Segment Open

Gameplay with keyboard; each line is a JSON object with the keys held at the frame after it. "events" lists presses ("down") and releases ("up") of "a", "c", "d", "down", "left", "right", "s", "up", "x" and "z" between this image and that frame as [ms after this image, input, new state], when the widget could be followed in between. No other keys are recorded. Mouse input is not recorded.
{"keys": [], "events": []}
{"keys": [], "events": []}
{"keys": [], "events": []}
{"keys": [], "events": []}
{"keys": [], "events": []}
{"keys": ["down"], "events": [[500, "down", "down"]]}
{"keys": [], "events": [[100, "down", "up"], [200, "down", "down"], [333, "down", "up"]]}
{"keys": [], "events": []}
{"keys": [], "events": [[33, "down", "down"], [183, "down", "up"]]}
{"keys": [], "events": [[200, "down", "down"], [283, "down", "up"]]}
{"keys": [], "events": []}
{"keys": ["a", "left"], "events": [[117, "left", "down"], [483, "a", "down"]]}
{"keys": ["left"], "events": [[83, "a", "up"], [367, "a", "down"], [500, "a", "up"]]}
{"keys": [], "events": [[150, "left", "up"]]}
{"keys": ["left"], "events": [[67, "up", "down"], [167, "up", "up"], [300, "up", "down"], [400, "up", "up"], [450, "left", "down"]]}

Segment Closed

TASK TO CARRY OUT — Would you please repeat the entire listing, line for line?

WRITTEN SOLUTION —
Gameplay with keyboard; each line is a JSON object with the keys held at the frame after it. "events" lists presses ("down") and releases ("up") of "a", "c", "d", "down", "left", "right", "s", "up", "x" and "z" between this image and that frame as [ms after this image, input, new state], when the widget could be followed in between. No other keys are recorded. Mouse input is not recorded.
{"keys": [], "events": []}
{"keys": [], "events": []}
{"keys": [], "events": []}
{"keys": [], "events": []}
{"keys": [], "events": []}
{"keys": ["down"], "events": [[500, "down", "down"]]}
{"keys": [], "events": [[100, "down", "up"], [200, "down", "down"], [333, "down", "up"]]}
{"keys": [], "events": []}
{"keys": [], "events": [[33, "down", "down"], [183, "down", "up"]]}
{"keys": [], "events": [[200, "down", "down"], [283, "down", "up"]]}
{"keys": [], "events": []}
{"keys": ["a", "left"], "events": [[117, "left", "down"], [483, "a", "down"]]}
{"keys": ["left"], "events": [[83, "a", "up"], [367, "a", "down"], [500, "a", "up"]]}
{"keys": [], "events": [[150, "left", "up"]]}
{"keys": ["left"], "events": [[67, "up", "down"], [167, "up", "up"], [300, "up", "down"], [400, "up", "up"], [450, "left", "down"]]}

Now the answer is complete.